At the other end of town an old bottling plant had been cleared out to become a perfect space for showing artists’ work. Several of these exhibitors had graduated from an innovative visual arts degree program offered on Sherkin Island by the Dublin Institute of Technology. We talked to Janet Murran and Donagh Carey who were enthusiastic about their experiences in the Sherkin Program – their work clearly showed mature artists seeking meaning in a variety of media. In one corner an intriguing little installation by Tess Leak featured Haiku written by Sherkin Islanders and inspired by island life. And in an adjacent building photographs, by Yvette Monahan, of Bugarach in France – where a new arcadia was supposed to begin once the world ended on December 21st, 2012. Moody and elegaic, the colour reminded me of the Agfa prints of my youth.
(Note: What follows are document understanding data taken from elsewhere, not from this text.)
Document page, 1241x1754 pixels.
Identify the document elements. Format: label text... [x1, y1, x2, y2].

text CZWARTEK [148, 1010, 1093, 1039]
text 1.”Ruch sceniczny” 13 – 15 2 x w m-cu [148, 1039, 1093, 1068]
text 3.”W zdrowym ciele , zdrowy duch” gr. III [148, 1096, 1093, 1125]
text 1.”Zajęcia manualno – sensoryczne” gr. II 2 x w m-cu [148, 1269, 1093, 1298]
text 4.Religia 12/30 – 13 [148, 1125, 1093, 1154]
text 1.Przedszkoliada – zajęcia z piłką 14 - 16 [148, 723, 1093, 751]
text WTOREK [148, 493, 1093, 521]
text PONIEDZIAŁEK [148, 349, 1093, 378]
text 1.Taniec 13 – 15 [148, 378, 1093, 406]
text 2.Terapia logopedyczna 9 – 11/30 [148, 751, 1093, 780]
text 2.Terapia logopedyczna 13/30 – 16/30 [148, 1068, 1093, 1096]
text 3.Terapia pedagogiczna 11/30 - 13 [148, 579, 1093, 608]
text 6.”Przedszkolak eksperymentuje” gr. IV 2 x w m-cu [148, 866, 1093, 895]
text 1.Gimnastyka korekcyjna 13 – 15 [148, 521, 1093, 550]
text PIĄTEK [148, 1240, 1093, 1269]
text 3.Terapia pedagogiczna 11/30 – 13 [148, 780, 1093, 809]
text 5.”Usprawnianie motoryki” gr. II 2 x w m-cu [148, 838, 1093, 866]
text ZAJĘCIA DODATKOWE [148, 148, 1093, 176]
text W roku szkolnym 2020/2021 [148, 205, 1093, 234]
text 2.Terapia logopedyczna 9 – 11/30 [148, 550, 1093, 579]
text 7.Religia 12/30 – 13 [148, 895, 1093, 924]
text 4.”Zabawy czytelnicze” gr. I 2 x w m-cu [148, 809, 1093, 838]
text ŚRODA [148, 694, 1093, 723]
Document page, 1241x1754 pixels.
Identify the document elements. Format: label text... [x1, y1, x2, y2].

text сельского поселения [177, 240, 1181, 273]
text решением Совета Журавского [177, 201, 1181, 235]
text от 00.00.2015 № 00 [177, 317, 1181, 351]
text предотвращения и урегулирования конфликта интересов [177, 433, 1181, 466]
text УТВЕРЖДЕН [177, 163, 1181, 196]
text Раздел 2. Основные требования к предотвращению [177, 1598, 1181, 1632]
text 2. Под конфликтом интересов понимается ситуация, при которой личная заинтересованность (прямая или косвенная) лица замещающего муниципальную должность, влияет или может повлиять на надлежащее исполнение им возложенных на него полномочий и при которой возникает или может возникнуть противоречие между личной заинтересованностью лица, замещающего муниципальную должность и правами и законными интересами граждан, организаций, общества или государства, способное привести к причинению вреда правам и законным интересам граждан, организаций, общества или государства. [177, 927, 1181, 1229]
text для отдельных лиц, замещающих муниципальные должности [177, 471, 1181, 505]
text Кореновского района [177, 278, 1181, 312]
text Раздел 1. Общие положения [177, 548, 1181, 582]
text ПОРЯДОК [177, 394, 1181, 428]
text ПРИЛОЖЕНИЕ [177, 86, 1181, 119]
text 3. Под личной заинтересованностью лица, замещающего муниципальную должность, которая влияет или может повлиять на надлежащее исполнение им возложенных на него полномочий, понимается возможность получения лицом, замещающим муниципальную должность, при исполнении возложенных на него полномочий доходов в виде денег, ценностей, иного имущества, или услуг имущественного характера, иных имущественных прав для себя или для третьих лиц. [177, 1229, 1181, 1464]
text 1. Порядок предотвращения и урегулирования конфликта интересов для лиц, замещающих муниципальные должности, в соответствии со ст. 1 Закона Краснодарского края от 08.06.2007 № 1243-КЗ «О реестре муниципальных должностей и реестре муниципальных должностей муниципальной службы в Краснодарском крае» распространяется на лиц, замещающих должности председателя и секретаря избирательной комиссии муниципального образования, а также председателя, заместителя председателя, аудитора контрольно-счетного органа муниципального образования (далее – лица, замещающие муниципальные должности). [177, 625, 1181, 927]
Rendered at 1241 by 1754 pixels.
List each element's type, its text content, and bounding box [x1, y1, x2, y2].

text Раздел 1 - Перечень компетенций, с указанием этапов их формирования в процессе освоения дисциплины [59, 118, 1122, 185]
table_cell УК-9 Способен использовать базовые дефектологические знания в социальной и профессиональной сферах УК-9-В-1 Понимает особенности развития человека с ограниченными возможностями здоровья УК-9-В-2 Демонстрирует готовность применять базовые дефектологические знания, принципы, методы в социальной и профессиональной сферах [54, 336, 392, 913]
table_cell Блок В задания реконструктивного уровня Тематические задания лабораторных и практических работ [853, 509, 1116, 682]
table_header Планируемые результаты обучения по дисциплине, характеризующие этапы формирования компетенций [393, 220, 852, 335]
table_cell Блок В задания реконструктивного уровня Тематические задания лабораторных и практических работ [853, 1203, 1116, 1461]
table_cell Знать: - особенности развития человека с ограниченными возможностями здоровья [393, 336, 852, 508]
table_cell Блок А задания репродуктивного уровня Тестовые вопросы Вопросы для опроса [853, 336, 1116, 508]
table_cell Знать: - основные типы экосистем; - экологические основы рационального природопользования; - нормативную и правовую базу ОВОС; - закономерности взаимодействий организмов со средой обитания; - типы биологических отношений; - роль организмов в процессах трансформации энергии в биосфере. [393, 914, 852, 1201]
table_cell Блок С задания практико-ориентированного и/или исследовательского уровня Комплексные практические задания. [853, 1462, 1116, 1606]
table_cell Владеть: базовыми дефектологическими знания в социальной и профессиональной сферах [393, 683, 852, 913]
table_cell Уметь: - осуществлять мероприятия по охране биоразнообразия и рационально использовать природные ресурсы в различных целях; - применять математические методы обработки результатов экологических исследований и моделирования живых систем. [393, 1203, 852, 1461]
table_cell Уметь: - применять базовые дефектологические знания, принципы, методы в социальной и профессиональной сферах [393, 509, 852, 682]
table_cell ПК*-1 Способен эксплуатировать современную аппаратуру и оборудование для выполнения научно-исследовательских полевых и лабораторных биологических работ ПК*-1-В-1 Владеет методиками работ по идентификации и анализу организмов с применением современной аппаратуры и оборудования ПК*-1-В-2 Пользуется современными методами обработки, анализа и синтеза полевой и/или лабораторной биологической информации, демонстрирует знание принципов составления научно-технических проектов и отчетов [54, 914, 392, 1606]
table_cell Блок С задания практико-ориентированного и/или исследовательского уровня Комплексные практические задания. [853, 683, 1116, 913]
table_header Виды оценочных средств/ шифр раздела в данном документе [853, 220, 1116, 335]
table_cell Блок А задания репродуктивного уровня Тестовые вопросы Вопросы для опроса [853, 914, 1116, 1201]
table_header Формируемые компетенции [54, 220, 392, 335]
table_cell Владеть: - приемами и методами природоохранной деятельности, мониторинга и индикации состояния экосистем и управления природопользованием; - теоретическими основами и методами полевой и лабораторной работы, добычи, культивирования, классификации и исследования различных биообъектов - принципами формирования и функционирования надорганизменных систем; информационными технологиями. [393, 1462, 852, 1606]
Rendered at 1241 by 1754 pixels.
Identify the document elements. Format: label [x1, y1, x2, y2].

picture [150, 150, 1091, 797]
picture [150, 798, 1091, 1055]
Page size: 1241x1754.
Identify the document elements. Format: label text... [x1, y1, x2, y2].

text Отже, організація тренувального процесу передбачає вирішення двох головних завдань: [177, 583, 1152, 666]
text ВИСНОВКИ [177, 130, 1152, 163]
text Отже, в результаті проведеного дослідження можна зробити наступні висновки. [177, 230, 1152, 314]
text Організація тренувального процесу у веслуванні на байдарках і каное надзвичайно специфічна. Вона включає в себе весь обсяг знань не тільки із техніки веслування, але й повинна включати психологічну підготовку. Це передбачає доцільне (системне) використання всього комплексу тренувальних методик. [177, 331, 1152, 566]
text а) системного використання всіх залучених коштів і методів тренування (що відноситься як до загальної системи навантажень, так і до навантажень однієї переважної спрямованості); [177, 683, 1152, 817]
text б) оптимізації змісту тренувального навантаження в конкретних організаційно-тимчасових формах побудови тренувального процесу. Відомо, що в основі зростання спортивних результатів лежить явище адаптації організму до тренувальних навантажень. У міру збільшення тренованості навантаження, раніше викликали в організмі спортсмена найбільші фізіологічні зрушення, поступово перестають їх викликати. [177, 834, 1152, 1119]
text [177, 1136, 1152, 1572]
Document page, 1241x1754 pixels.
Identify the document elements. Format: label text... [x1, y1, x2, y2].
Robert is writing about Canon Goodman – see his post for more on the concert in his honour (and in his church) that has become a staple of this Festival. Another highlight for us was the staging of The Playboy of the Western World by J M Synge, a classic of Irish theatre: one which caused riots when first performed. This was an amateur production but it was hard to tell – the Kilmeen Drama Group had won the All-Ireland Drama finals with this production, had performed it at the Abbey Theatre (Ireland’s National Theatre) and are taking it to New York next. It was superb – full of energy and humour with each line singing with poetic expression.

The Playboy of the Western World

The Playboy of the Western World

To illustrate the sheer variety of what was on offer we also attended:

Men Without Names: a poignant exploration in poetry and music of the Irish diaspora. 

Sunrise/3Epkano: a classic silent movie with soundtrack provided by the group 3Epkano. A surreal experience, different from what I was expecting but in the best way.

The Vespertine Quintet: in the beautiful setting of Lissard House, an afternoon of gentle, haunting, minimalist music from Iceland mixed with baroque.

Croi Glan Dance: I have written about this marvellous dance company before – these two dances looked at the challenges of finding our place in the world and once again brought lumps to our throats.

We couldn’t go to everything and I was sorry to miss the dancing at the crossroads and the sean-nós evening. Sean-nós is a traditional style of highly ornamented unaccompanied singing – here is Nell Ní Chróinín showing how it’s done. There were events for families, a river day, a drama day, outdoor movie screenings…But most of all I was disappointed that Starlight Serenade sold out before I could get a ticket. Moonlight kayaking on beautiful Lough Hyne with musical accompaniment. For a taste of what I missed, take a look at this, and add music. 

‘Paddling Through Stars’ on Lough Hyne

Next year! But I might have to call that one Sensory Overload.

*Sorry, I don’t know the name of this artist. Can anyone supply it?